Work instruction: Each entry below must be repeated exactly, with pictures left out.

● ● ●

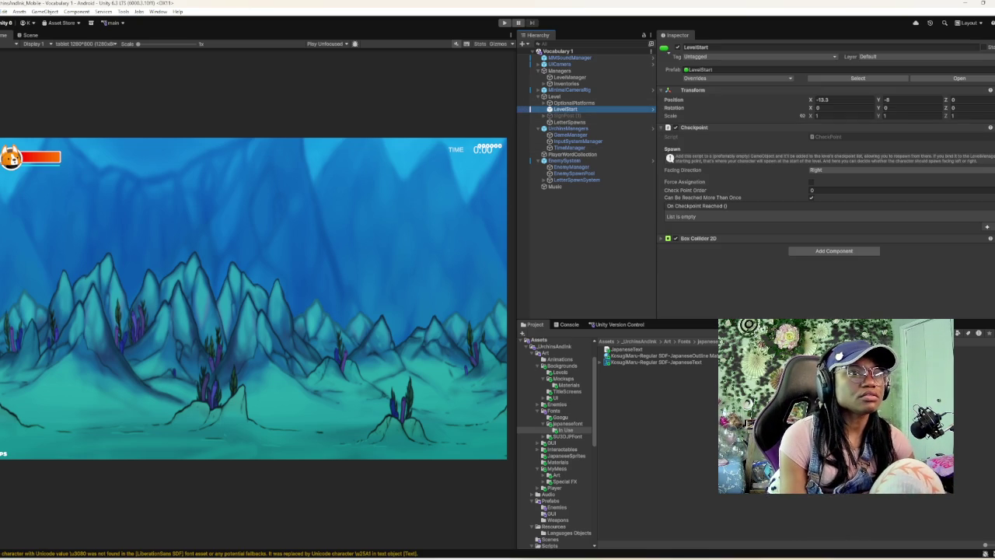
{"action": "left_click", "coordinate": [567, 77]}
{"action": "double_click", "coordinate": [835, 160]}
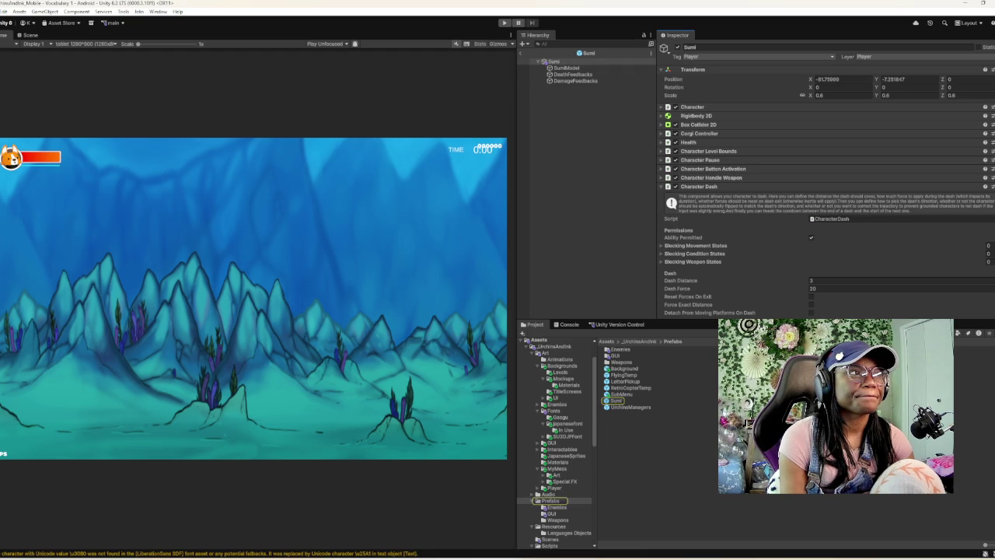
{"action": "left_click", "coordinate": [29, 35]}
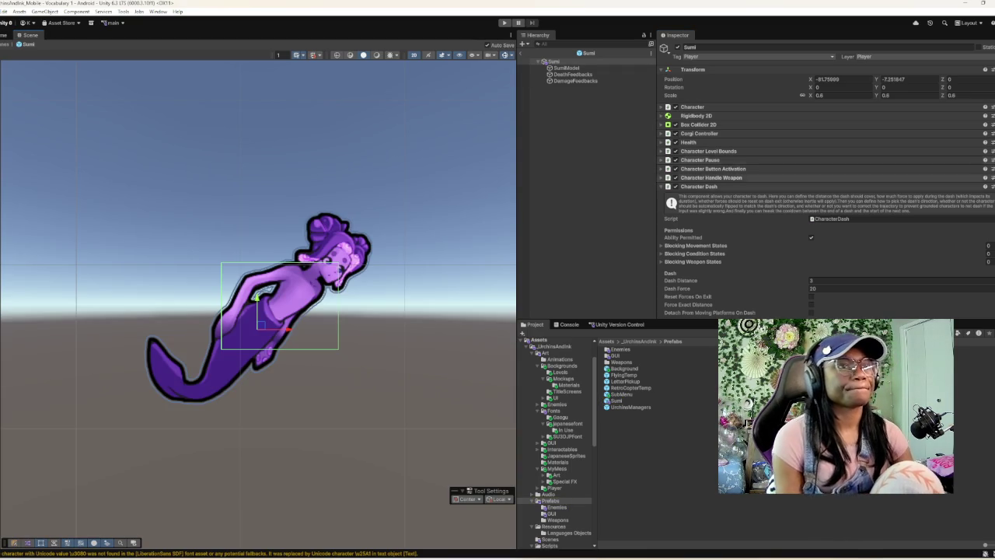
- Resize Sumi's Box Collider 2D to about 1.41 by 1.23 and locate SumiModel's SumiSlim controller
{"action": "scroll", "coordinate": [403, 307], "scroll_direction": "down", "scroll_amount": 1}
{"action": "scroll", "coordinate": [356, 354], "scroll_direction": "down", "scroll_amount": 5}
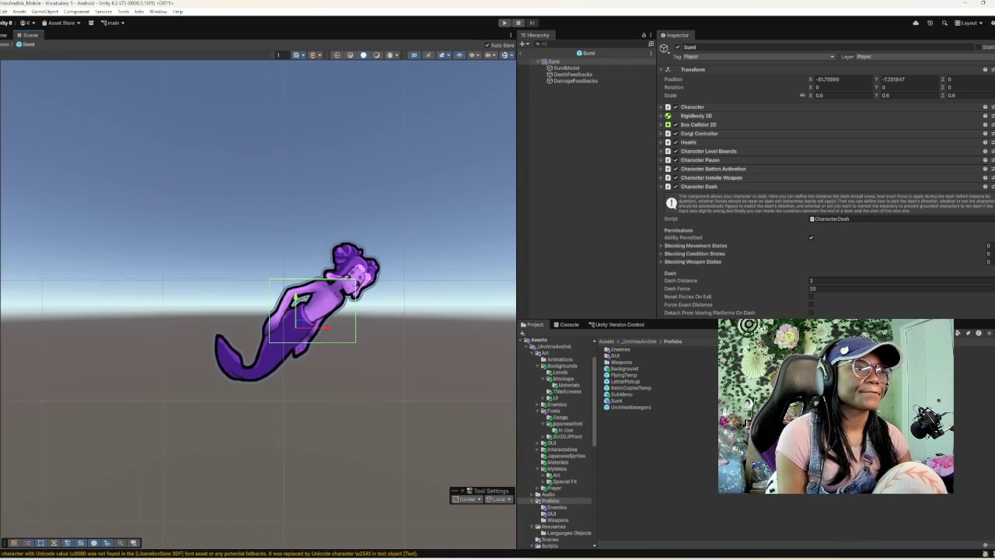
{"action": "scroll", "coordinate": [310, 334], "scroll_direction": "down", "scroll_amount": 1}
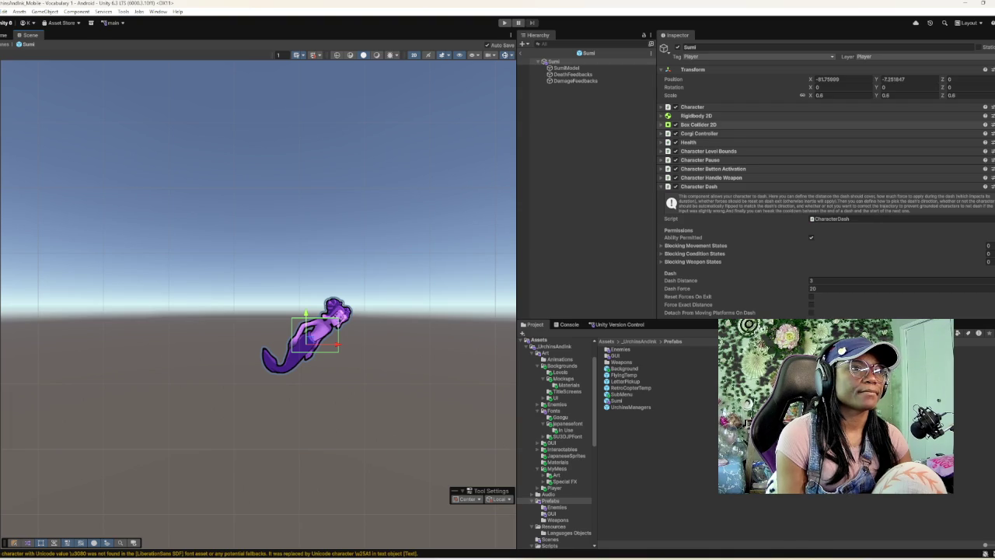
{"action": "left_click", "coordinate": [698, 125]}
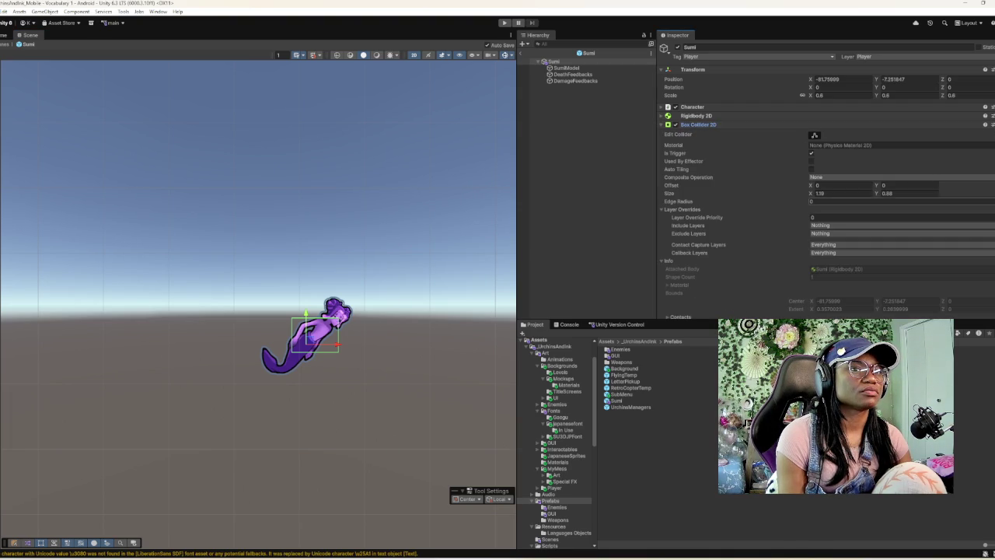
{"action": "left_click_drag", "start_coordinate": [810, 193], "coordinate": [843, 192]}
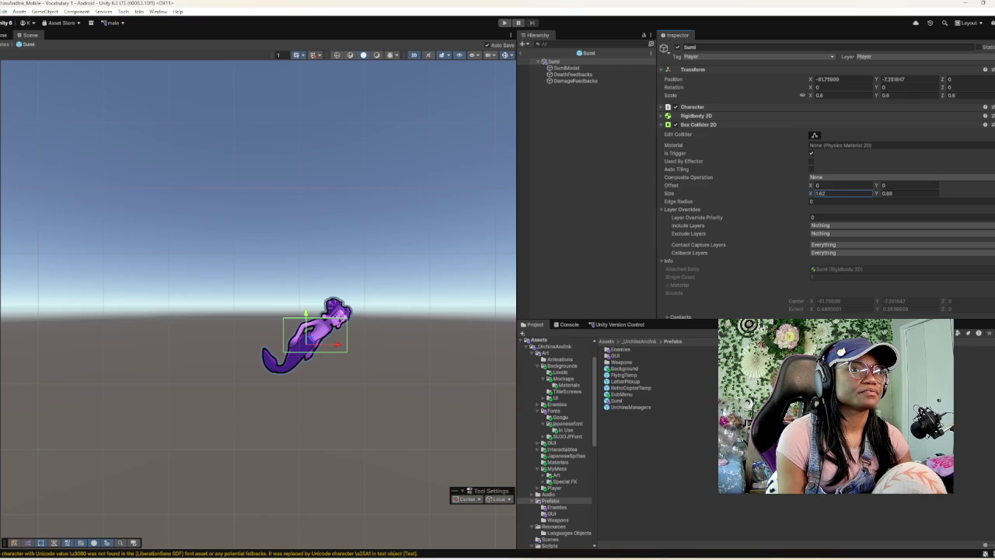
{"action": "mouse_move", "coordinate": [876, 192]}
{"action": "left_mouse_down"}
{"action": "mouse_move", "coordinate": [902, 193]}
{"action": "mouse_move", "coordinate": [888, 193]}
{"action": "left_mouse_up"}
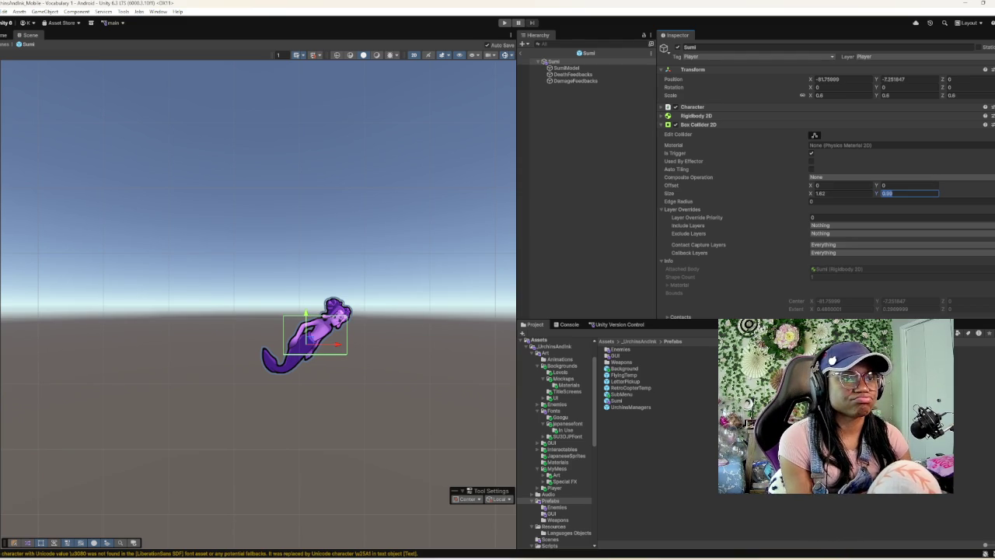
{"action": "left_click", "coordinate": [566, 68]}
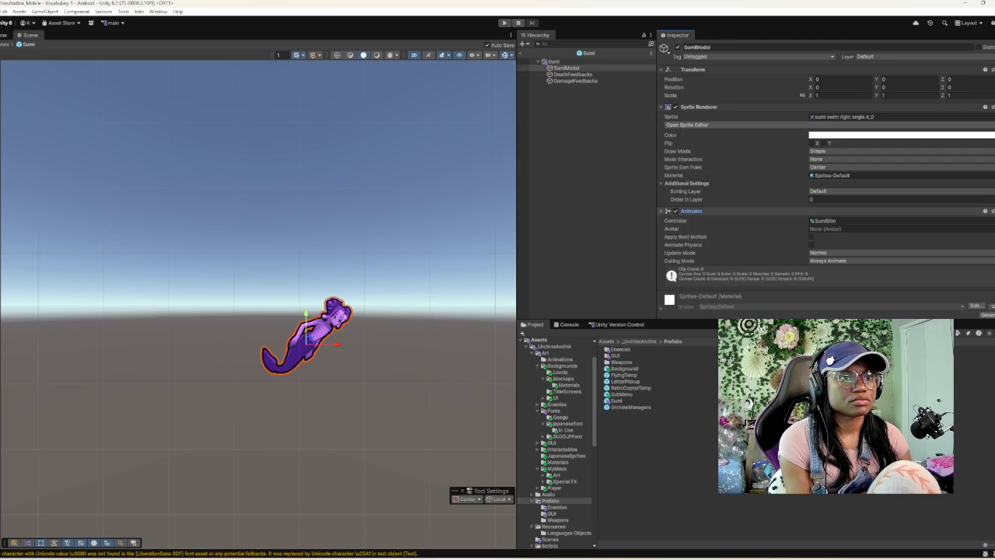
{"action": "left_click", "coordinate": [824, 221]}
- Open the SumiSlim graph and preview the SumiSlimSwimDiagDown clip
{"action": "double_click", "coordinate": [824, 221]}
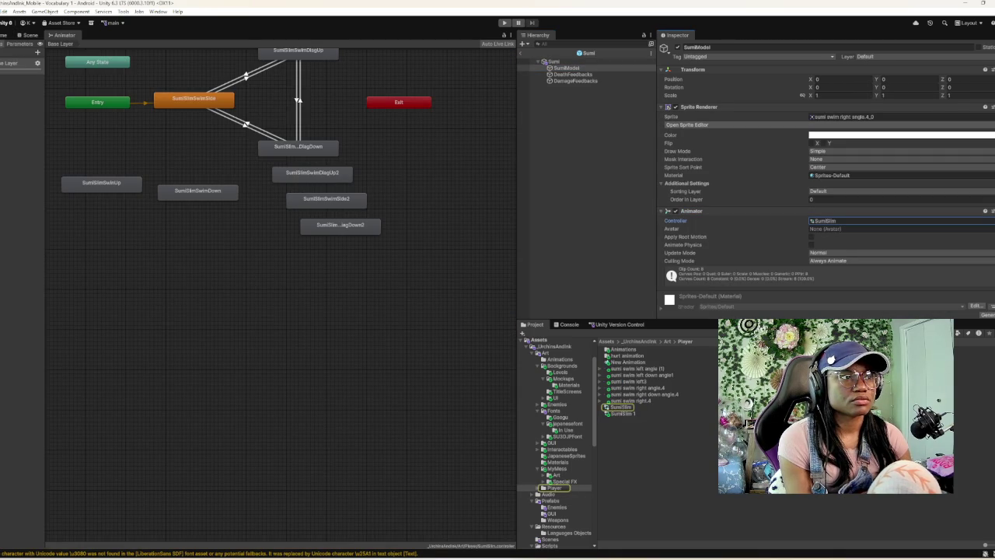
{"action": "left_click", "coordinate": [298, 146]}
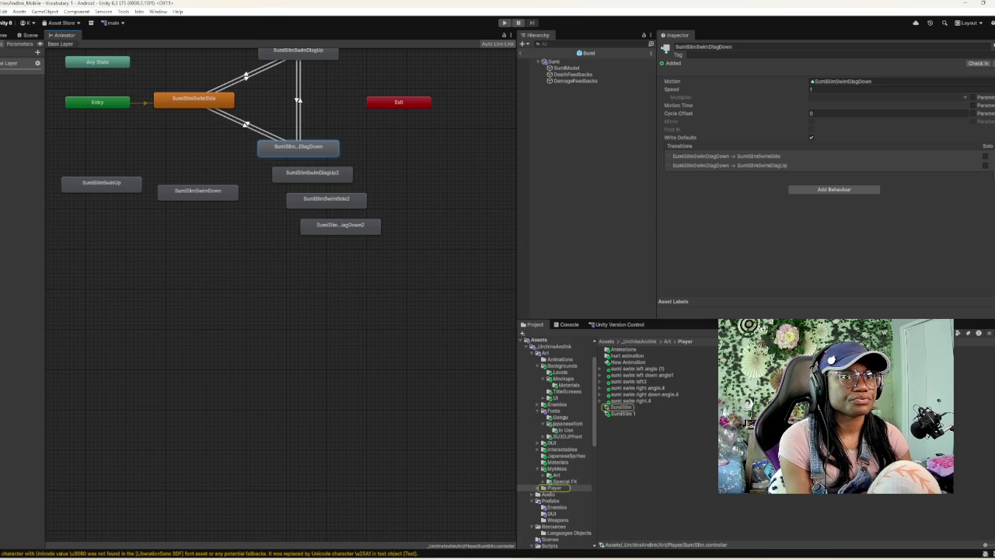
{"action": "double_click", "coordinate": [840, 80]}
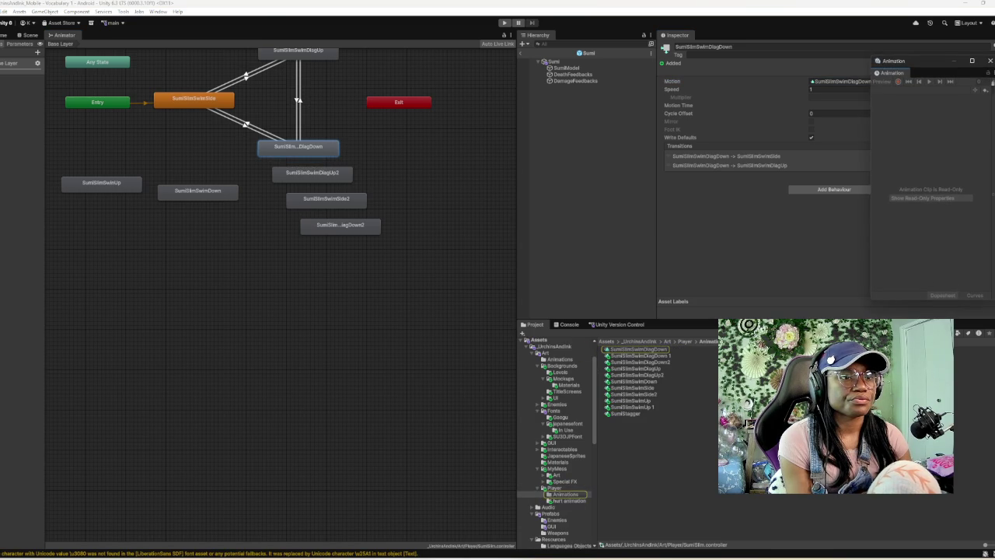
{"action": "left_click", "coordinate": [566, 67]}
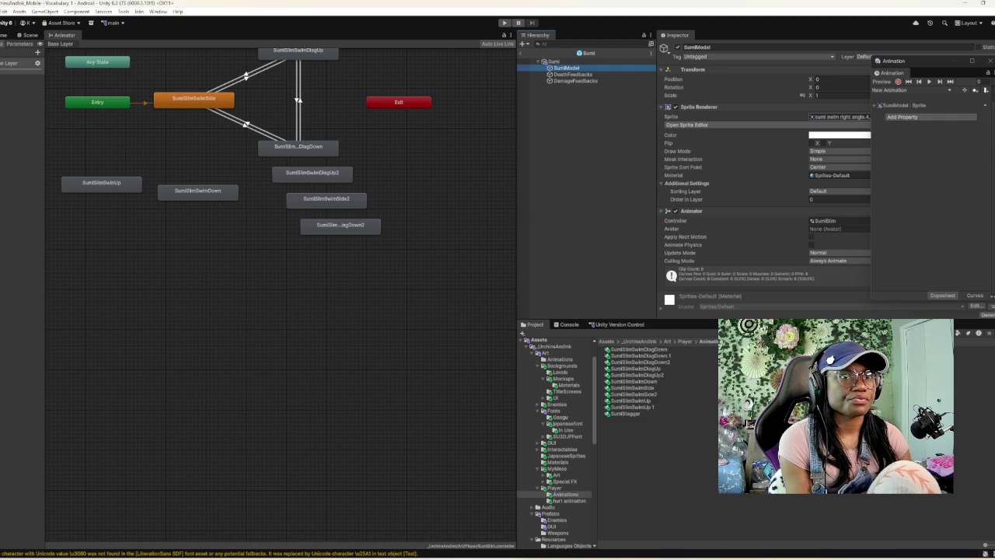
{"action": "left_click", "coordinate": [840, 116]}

● ● ●

Solution to the problem:
{"action": "left_click", "coordinate": [567, 77]}
{"action": "double_click", "coordinate": [835, 160]}
{"action": "left_click", "coordinate": [29, 35]}
- Resize Sumi's Box Collider 2D to about 1.41 by 1.23 and locate SumiModel's SumiSlim controller
{"action": "scroll", "coordinate": [403, 307], "scroll_direction": "down", "scroll_amount": 1}
{"action": "scroll", "coordinate": [356, 354], "scroll_direction": "down", "scroll_amount": 5}
{"action": "scroll", "coordinate": [310, 334], "scroll_direction": "down", "scroll_amount": 1}
{"action": "left_click", "coordinate": [698, 125]}
{"action": "left_click_drag", "start_coordinate": [810, 193], "coordinate": [843, 192]}
{"action": "mouse_move", "coordinate": [876, 192]}
{"action": "left_mouse_down"}
{"action": "mouse_move", "coordinate": [902, 193]}
{"action": "mouse_move", "coordinate": [888, 193]}
{"action": "left_mouse_up"}
{"action": "left_click", "coordinate": [566, 68]}
{"action": "left_click", "coordinate": [824, 221]}
- Open the SumiSlim graph and preview the SumiSlimSwimDiagDown clip
{"action": "double_click", "coordinate": [824, 221]}
{"action": "left_click", "coordinate": [298, 146]}
{"action": "double_click", "coordinate": [840, 80]}
{"action": "left_click", "coordinate": [566, 67]}
{"action": "left_click", "coordinate": [840, 116]}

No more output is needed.